%%
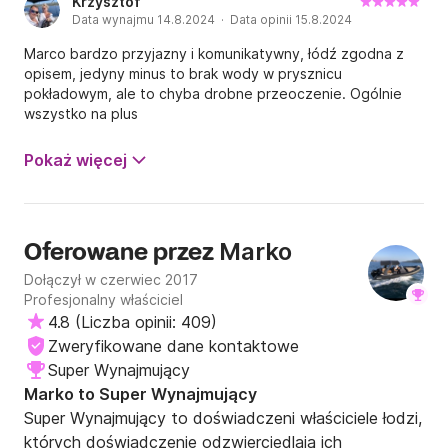
Krzysztof
Data wynajmu 14.8.2024 · Data opinii 15.8.2024
Marco bardzo przyjazny i komunikatywny, łódź zgodna z
opisem, jedyny minus to brak wody w prysznicu
pokładowym, ale to chyba drobne przeoczenie. Ogólnie
wszystko na plus
Pokaż więcej
Marko
Oferowane przez
Dołączył w czerwiec 2017
Profesjonalny właściciel
4.8
(
Liczba opinii: 409
)
Zweryfikowane dane kontaktowe
Super Wynajmujący
Marko to Super Wynajmujący
Super Wynajmujący to doświadczeni właściciele łodzi,
których doświadczenie odzwierciedlają ich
%%
What is expected - Beginning at the line that contains "Data wynajmu 14.8.2024", give again every line down to the end of the material, exactly as written, and stop there.

Answer space -
Data wynajmu 14.8.2024 · Data opinii 15.8.2024
Marco bardzo przyjazny i komunikatywny, łódź zgodna z
opisem, jedyny minus to brak wody w prysznicu
pokładowym, ale to chyba drobne przeoczenie. Ogólnie
wszystko na plus
Pokaż więcej
Marko
Oferowane przez
Dołączył w czerwiec 2017
Profesjonalny właściciel
4.8
(
Liczba opinii: 409
)
Zweryfikowane dane kontaktowe
Super Wynajmujący
Marko to Super Wynajmujący
Super Wynajmujący to doświadczeni właściciele łodzi,
których doświadczenie odzwierciedlają ich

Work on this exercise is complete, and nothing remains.